Tipsheet

Wow: Donald Trump Jr. Releases the Emails -- and They Look a lot Like, Um, Collusion

Earlier today, here at Townhall and on Fox News, I said that more information needed to be gathered before anyone should declare the Donald Trump, Jr. story a bombshell or a dud.  First and foremost, I argued, it would be very helpful to see the actual emails that preceded the now-infamous June meeting, which the New York Times claimed would demonstrate that the president's son was well aware of the alleged source and nature of the promised anti-Clinton information (which never materialized) in advance.  The Times story was rooted in unnamed sources who characterized, but apparently did not produce, the messages in question.  In order to determine if the documents were being mischaracterized, we should see them, I said.  About an hour later, Donald Trump, Jr. tweeted the full four-page exchange, which Cortney relayed here.  Trump Jr. cast his tweets as efforts at full transparency, but one can't help but wonder if there was another pressing motive at play:


He preempted the Times, which had the chain and was about to run with it.  In any case, the content of these emails was, in my case, literally jaw-dropping.  Trump Jr's associate alerted him to the supposed existence of highly sensitive information regarding wrongdoing tied to Mrs. Clinton, telling him that it would be furnished by a "Russian government attorney" who was representing "Russia and its government's support for Mr. Trump" (who now claims she wasn't tied to the Kremlin).  To which Trump Jr. replied, "if it's what you say I love it." This couldn't be much clearer:


And these shifts look really bad, especially when you read the quote from March in which Trump Jr. flatly denies meeting with any Russian nationals in arranged meetings:

Many Trump defenders on social media are now frantically reframing the contours of the debate.  The standard has been, for months, that there is zero evidence of collusion between the Trump campaign and the Russians.  Until the last 24 hours or so, that had been true, much to the chagrin and consternation of many on the Left.  But these emails topple that once-potent argument.  Some are now saying that this isn't collusion, but merely "opposition research."  It's both, isn't it?  Here we have top Trump lieutenants (including Jared Kushner and Paul Manafort, who were, ahem, looped into this email chain) meeting in person, eyes wide open, with someone at least one of them believed to be a Russian government intermediary promising harmful opposition research on Hillary Clinton.  That's not the same as colluding to hack the DNC's emails, for example, but it's certainly a form collusion.
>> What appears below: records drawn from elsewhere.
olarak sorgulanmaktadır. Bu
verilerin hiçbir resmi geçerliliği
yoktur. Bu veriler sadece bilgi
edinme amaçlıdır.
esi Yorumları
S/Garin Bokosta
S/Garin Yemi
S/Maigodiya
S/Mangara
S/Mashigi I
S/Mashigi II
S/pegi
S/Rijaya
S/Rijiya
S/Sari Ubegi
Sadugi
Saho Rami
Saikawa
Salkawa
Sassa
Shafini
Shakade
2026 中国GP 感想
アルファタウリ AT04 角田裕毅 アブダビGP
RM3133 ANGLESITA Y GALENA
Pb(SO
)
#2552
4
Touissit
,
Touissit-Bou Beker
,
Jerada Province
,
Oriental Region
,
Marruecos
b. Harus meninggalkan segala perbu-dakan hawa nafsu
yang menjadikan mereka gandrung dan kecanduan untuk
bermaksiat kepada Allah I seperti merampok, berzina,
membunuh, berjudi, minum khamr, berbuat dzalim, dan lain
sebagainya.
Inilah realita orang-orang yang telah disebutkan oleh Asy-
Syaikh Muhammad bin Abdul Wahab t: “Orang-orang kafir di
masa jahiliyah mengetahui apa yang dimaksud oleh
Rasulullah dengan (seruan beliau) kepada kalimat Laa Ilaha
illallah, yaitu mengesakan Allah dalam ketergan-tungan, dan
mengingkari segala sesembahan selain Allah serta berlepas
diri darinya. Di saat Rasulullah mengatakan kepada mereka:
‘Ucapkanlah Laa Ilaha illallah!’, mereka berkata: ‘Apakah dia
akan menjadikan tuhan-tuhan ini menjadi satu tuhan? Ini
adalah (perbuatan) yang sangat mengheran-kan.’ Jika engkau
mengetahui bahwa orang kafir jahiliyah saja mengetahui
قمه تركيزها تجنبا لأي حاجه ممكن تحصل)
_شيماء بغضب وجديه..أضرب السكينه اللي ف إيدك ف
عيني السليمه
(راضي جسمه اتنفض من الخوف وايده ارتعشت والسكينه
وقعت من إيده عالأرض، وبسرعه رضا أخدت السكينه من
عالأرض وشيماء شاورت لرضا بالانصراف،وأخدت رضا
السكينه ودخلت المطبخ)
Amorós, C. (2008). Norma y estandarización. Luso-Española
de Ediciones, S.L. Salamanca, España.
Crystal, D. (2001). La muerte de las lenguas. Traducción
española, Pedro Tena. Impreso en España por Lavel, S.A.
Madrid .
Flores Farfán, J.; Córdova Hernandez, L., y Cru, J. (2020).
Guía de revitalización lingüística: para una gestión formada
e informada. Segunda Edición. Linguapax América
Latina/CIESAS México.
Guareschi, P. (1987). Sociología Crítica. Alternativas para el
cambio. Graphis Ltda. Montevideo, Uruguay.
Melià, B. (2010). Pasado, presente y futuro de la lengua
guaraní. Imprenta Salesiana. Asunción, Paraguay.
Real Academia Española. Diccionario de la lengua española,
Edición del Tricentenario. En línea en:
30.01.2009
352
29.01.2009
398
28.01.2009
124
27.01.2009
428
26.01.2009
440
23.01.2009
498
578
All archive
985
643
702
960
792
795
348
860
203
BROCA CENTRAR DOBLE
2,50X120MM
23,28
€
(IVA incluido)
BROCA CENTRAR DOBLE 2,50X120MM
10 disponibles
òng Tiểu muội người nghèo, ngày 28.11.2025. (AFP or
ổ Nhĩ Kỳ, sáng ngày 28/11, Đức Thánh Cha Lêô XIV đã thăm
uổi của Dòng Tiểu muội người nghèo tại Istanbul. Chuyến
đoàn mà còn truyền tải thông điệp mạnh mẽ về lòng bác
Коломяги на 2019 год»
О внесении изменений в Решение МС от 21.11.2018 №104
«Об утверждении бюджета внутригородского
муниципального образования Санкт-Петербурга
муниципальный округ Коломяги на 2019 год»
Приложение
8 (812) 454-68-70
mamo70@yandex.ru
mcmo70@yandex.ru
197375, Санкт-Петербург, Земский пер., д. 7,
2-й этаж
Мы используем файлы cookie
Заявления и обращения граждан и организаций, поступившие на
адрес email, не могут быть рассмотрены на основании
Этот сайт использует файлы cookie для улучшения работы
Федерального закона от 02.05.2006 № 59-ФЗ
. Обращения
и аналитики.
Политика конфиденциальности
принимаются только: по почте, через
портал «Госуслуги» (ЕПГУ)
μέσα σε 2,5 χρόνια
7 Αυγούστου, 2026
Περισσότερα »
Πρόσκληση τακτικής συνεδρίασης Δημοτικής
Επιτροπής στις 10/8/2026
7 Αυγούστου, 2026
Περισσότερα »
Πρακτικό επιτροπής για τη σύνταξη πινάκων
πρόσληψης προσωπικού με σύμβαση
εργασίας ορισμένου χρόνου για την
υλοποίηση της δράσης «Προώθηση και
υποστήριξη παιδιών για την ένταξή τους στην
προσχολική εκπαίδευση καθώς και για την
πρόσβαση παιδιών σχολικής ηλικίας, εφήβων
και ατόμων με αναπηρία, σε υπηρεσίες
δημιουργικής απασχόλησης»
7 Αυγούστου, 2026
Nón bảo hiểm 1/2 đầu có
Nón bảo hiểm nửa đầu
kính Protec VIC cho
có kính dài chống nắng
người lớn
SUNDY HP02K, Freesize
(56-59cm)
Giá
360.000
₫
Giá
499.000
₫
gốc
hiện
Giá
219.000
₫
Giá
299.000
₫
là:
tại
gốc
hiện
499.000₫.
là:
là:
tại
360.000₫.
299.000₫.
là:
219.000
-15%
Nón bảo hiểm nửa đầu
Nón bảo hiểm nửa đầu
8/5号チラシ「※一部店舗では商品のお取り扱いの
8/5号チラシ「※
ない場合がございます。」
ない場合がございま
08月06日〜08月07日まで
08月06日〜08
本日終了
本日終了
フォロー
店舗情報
Others are pointing out that colluding with representatives of a foreign government, even an adversarial one, isn't a crime.  This could very well be true.  Still others, including the White House, are pointing out that the Democrats also colluded with a foreign government in hopes of defeating their opponent in 2016.  This is true.  One certainly can raise the distinction that Russia is a hostile power and top geopolitical threat (Mitt Romney, call your office), whereas Ukrainian and American interests were much more aligned, but the fact remains that a DNC operative linked up with foreign officials to try to harm Trump's campaign, and kept the Clinton campaign abreast of her work.  That may be a savvier method of insulating the upper echelon of your party and presidential campaign from accusations of foreign collusion, but it's still foreign collusion.

So, in isolation, these defenses -- it was opposition research that wasn't illegal, and the Democrats also did it -- aren't altogether unpersuasive.  The problem comes down to shattered credibility vis-a-vis the established goalposts.  For many months, the Trump administration has repeatedly and adamantly insisted that the president's campaign did not collude with the Russians during the election.  Period, end of story.  This line served them well while it remained operative, which it very arguably no longer does.  Perhaps because the paper trail does not point to a quid pro quo, and because the promised material apparently didn't exist or was never produced, the full circle of collusion isn't quite complete.  But the emails show the president's son eager to gather negative intelligence from a foreign operative, and arranging a meeting to facilitate that exchange.  Many Americans may be willing to countenance a "win at all costs" mentality, even while viewing resulting moral compromises as unseemly.  What many of them may not be as open to forgiving is being lied to.  Leaping from "absolutely no collusion" to "okay, fine, there was collusion, but..." is a serious problem.  As one Twitter pal puts it, it may not be incriminating, defined narrowly, but it's damning.

Now that this correspondence is out in the open, I renew the following questions: (1) Did Kushner and Manafort know about the nature of the meeting walking in (for what it's worth, the sketchy Russian attorney says Kushner left early, and Manafort sat on his phone the whole time), and (2) Is it plausible that Trump's son, son-in-law, and campaign chairman would all meet with a Russian government emissary vowing to provide the goods on Hillary without Trump's knowledge?  I'll leave you with this point from Josh Barro about what Trump Jr's "love it" reaction might imply, as well as a flashback clip:


Trump Jr. says he's willing to testify before relevant Congressional committees.  He may get his wish, sooner rather than later.  Given the damage that's already been done, if you were his attorney, would you advise him that this is a good idea?